Planning des élections
Les élections aux États-Unis ont toujours lieu le mardi qui suit le premier lundi du mois de novembre, et cela depuis l’origine. Les travaux des champs étant terminés, les citoyens avaient donc le temps de se rendre en ville pour voter. C’est aussi une question de déplacement qui justifie la proclamation des résultats 5 semaines après les élections pour permettre le comptage, la résolution des litiges et le déplacement des grands électeurs ans vers la capitale (Philadelphie puis Washington) pour y déposer les résultats. L’investiture du nouveau président et l’installation du Congrès a lieu deux mois et demi après les élections, temps nécessaire au déménagement des élus… à l’époque du cheval.
L’élection des représentants
Les 435 délégués à la chambre des représentants sont élus pour 2 ans. Le système électoral ne permet que deux partis, aujourd’hui, les démocrates qui défendent un gouvernement fédéral fort et les républicains qui veulent des États indépendants du pouvoir fédéral. Les démocrates sont considérés comme progressistes tandis que les républicains sont taxés de conservateurs. Le conservatisme étant fortement lié à la religion. Lorsque Bush était président, le conseil des ministres débutait par une prière.
A l’origine, la même séparation existait, mais le nom des partis était différent : le parti des républicains démocrates s’opposait aux fédéralistes. Ils sont devenus : les démocrates, couleur bleue, symbole : l’âne et les républicains, couleur rouge, symbole : l’éléphant. Le progressiste Abraham Lincoln a donc été élu sous la bannière des républicains (démocrates).
A mi-mandat, les 435 représentants sont élus, ainsi qu’un tiers des sénateurs. Le sénat se compose de 100 membres, deux par État. Mais l’élection des représentants est jouée d’avance ! Seuls une quarantaine de sièges sur les 435 donnent lieu à un suspens. Pourquoi ?
Les électeurs d’un État sont répartis en districts, en circonscriptions. L’électeur inscrit est affecté à un district en fonction de son lieu de résidence. Les districts sont dessinés par le parti qui gouverne l’État. Le redécoupage a une durée de 10 ans. La répartition des électeurs dans les districts, influence fortement le choix des candidats.

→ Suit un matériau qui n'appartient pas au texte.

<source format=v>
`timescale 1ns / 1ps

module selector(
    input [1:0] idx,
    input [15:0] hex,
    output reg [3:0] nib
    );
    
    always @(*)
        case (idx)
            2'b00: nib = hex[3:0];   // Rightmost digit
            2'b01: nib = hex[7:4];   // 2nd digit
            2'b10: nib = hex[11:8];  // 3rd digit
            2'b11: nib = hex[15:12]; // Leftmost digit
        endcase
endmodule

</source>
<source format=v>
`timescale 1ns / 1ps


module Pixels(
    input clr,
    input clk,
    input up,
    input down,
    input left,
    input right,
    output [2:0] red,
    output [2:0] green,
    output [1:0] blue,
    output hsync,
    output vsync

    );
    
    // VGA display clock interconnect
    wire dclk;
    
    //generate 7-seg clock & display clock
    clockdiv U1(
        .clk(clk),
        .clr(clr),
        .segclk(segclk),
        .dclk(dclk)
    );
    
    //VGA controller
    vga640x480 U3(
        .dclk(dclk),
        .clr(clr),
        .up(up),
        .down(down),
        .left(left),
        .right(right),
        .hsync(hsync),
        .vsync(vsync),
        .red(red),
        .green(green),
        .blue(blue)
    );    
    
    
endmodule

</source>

Aux États-Unis, les électeurs ne choisissent par leur représentant, ce sont les représentants qui choisissent leurs électeurs a dit Thomas Hofeller, l’ancien directeur du redécoupage pour le comité national des Républicains.

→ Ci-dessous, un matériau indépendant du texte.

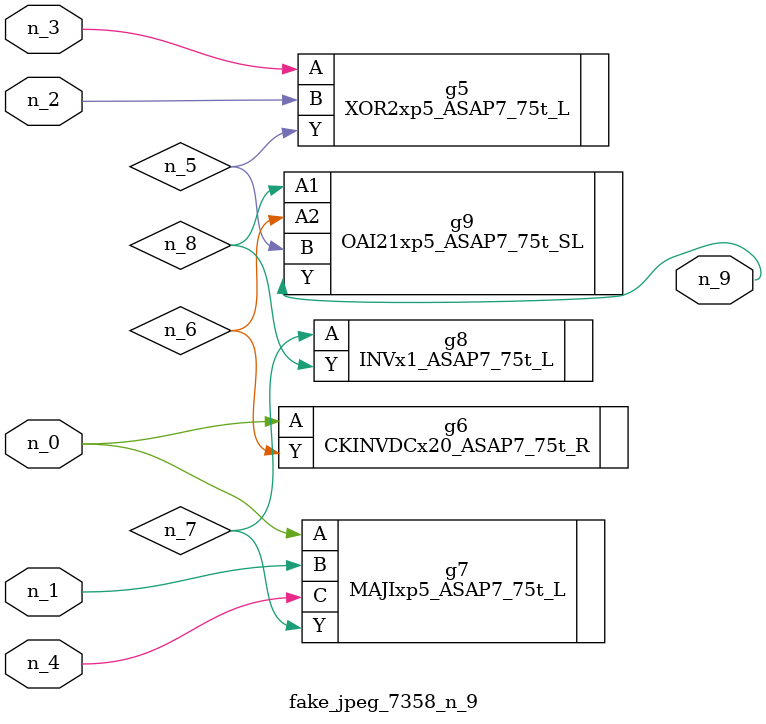
<source format=v>
module fake_jpeg_7358_n_9 (n_3, n_2, n_1, n_0, n_4, n_9);

input n_3;
input n_2;
input n_1;
input n_0;
input n_4;

output n_9;

wire n_8;
wire n_6;
wire n_5;
wire n_7;

XOR2xp5_ASAP7_75t_L g5 ( 
.A(n_3),
.B(n_2),
.Y(n_5)
);

CKINVDCx20_ASAP7_75t_R g6 ( 
.A(n_0),
.Y(n_6)
);

MAJIxp5_ASAP7_75t_L g7 ( 
.A(n_0),
.B(n_1),
.C(n_4),
.Y(n_7)
);

INVx1_ASAP7_75t_L g8 ( 
.A(n_7),
.Y(n_8)
);

OAI21xp5_ASAP7_75t_SL g9 ( 
.A1(n_8),
.A2(n_6),
.B(n_5),
.Y(n_9)
);


endmodule
</source>
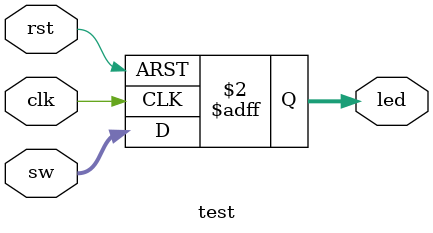
<source format=v>
`timescale 1ns / 1ps


module test(
input               clk,
input               rst,
input       [7:0]   sw,
output reg  [7:0]   led);
always@(posedge clk or posedge rst)
begin
    if(rst)
        led <= 8'haa;
    else
        led <= sw;
end

endmodule

</source>
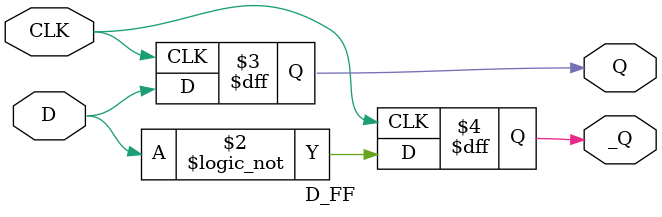
<source format=v>
module D_FF(D, Q, _Q, CLK) ;
	input D, CLK ;
	output reg Q, _Q ;
	always @ (posedge CLK)
	begin
		Q <= D ;
		_Q <= !D ;
	end
endmodule

</source>
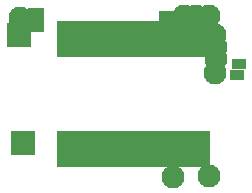
<source format=gbr>
G04 EAGLE Gerber RS-274X export*
G75*
%MOMM*%
%FSLAX34Y34*%
%LPD*%
%INSoldermask Top*%
%IPPOS*%
%AMOC8*
5,1,8,0,0,1.08239X$1,22.5*%
G01*
%ADD10R,1.601900X3.052400*%
%ADD11R,0.840000X0.990000*%
%ADD12R,0.750000X0.850000*%
%ADD13R,2.153600X2.153600*%
%ADD14C,1.934400*%


D10*
X39050Y34664D03*
X51750Y34664D03*
X64450Y34664D03*
X77150Y34664D03*
X89850Y34664D03*
X102550Y34664D03*
X115250Y34664D03*
X127950Y34664D03*
X140650Y34664D03*
X153350Y34664D03*
X153350Y127736D03*
X140650Y127736D03*
X127950Y127736D03*
X115250Y127736D03*
X102550Y127736D03*
X89850Y127736D03*
X77150Y127736D03*
X64450Y127736D03*
X51750Y127736D03*
X39050Y127736D03*
D11*
X127350Y146700D03*
X122250Y146700D03*
X16050Y149000D03*
X10950Y149000D03*
X10950Y138800D03*
X16050Y138800D03*
D12*
X181200Y97400D03*
X186200Y97400D03*
X188200Y106700D03*
X183200Y106700D03*
D13*
X-800Y131700D03*
X3200Y39600D03*
D14*
X165700Y131000D03*
X165300Y99500D03*
X166000Y111100D03*
X139300Y147100D03*
X130100Y11100D03*
X165800Y121100D03*
X149600Y147100D03*
X160100Y147200D03*
X160300Y11600D03*
X200Y145300D03*
M02*

</source>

Étudions l’exemple d’un État hypothétique dont 60% des électeurs votent démocrates et 40% républicains. Cet État, envoie 5 représentants au Congrès.

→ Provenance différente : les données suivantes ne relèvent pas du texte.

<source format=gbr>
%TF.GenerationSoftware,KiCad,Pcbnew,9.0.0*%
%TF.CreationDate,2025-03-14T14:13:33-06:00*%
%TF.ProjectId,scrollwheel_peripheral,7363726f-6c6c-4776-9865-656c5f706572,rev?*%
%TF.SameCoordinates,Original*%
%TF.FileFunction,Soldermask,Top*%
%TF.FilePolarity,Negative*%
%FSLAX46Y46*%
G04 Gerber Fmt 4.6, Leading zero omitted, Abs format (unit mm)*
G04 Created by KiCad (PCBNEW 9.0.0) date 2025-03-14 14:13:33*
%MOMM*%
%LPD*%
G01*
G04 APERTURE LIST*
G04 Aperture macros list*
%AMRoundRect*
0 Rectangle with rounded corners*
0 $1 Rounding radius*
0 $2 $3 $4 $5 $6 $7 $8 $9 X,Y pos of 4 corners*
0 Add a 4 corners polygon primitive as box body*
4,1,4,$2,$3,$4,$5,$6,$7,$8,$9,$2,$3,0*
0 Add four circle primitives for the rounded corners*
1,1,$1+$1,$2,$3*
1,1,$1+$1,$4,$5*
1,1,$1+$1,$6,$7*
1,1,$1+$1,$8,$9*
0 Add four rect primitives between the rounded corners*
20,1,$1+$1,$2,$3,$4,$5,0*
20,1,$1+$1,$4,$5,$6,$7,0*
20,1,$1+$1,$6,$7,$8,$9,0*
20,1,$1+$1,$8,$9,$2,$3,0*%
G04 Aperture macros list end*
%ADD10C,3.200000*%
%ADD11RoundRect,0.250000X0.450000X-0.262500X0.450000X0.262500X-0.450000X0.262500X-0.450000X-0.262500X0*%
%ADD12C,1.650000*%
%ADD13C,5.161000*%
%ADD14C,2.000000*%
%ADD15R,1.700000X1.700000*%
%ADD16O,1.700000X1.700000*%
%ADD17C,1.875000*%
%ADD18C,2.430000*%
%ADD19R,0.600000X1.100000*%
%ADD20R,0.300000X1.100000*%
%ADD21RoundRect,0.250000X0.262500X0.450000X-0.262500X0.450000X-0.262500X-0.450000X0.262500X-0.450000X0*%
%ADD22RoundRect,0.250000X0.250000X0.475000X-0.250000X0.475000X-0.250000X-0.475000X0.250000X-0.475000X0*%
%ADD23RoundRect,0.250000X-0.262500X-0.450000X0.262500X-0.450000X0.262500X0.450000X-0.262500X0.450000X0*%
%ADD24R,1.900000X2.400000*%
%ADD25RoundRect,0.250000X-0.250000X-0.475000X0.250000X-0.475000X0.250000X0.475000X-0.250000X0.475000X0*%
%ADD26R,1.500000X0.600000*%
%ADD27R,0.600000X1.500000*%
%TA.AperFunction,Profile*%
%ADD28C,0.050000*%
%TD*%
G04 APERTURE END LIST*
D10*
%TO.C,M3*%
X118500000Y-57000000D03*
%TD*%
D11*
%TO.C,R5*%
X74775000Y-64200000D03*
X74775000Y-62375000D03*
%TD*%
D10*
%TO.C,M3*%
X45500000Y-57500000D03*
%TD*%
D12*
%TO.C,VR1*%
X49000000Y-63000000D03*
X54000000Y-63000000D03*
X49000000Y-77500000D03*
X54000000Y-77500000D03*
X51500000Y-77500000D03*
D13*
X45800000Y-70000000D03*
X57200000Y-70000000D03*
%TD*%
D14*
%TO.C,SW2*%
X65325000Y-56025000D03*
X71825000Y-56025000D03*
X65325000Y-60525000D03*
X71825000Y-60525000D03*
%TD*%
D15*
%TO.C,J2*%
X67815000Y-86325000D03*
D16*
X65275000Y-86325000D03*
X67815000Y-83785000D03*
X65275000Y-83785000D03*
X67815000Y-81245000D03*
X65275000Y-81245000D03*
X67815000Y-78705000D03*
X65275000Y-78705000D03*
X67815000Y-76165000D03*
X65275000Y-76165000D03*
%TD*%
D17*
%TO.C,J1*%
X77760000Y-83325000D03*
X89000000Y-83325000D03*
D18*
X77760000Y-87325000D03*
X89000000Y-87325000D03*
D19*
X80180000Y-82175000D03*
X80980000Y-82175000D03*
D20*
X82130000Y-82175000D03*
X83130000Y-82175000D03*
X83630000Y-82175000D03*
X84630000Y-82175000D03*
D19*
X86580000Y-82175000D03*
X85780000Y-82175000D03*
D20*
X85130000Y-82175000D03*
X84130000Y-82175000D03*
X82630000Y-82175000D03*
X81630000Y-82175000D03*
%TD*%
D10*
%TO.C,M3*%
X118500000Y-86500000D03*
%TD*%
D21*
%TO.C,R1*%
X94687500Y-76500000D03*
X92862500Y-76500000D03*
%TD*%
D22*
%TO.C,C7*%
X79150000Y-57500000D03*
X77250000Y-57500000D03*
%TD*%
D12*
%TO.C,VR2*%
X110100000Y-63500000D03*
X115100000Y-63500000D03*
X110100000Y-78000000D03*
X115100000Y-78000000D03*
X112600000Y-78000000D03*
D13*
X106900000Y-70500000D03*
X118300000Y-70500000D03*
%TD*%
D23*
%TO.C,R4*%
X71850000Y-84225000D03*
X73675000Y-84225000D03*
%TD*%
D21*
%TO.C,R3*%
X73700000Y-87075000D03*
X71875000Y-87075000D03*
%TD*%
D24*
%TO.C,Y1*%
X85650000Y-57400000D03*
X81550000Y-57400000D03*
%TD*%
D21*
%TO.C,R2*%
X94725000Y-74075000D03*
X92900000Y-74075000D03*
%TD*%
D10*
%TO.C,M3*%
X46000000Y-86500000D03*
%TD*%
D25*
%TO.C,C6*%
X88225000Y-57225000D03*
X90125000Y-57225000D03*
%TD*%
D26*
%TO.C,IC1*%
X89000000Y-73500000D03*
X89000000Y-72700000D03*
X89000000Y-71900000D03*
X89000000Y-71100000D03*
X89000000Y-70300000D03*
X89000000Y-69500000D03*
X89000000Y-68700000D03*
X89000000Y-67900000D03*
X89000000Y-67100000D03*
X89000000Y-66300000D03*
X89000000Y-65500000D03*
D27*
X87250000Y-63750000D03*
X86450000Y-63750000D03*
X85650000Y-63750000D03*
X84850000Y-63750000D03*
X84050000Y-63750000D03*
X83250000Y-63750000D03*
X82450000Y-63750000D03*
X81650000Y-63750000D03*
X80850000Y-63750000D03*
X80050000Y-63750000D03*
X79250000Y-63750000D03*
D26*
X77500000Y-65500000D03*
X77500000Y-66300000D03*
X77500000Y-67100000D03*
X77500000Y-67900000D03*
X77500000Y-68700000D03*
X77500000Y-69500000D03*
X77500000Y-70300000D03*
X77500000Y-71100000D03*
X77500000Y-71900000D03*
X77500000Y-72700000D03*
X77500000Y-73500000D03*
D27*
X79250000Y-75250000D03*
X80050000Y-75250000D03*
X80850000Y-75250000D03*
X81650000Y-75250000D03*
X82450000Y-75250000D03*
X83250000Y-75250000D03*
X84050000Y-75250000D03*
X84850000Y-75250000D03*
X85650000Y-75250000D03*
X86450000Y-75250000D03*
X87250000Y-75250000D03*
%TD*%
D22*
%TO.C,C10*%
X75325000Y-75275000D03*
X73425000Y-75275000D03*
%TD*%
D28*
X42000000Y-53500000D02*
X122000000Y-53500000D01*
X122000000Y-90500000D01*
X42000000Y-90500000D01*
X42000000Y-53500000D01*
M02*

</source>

Si les districts regroupent les électeurs par parti, on aura 2 représentants républicains (rouge) et 3 démocrates (bleus). La logique est bien respectée.

Par contre, si on dilue les électeurs républicains (rouge) dans des districts à majorité démocrate (bleu), les 5 représentants seront démocrates !

Il est même possible de favoriser les républicains en leur donnant 60% des délégués alors qu’ils ne représentent que 40% des électeurs.
Conclusion
Le système électoral américain est très peu démocratique. Théoriquement, un candidat à l’élection présidentielle pourrait être élu avec seulement 23% des suffrages ! Il suffit que 50,01% des électeurs inscrits dans les 12 États les plus peuplés votent pour lui pour obtenir 281 grands électeurs. Les votes des 38 autres États n’ayant aucune importance.
Au Sénat, comme tous les États ont 2 sièges, la moitié des élus ne représentent que 16% de la population !
L’élection de mi-mandat est souvent défavorable au président en exercice, car seuls les mécontents votent. Faute d’électeurs, un district généralement démocrate peut basculer dans le camp républicain. Depuis 1830, le parti au pouvoir a systématiquement perdu des sièges au Congrès sauf dans des contextes exceptionnels : la grande dépression (1934), la crise des missiles à Cuba (1962) et les attentats du 11 novembre (élection de 2002).
En conséquence, le président a deux ans (entre son élection et celles de mi-mandat) pour réaliser son programme, après, sa politique risque d’être entravée par un Congrès à majorité hostile. Les États-Unis sont donc incapables de développer des politiques à long terme.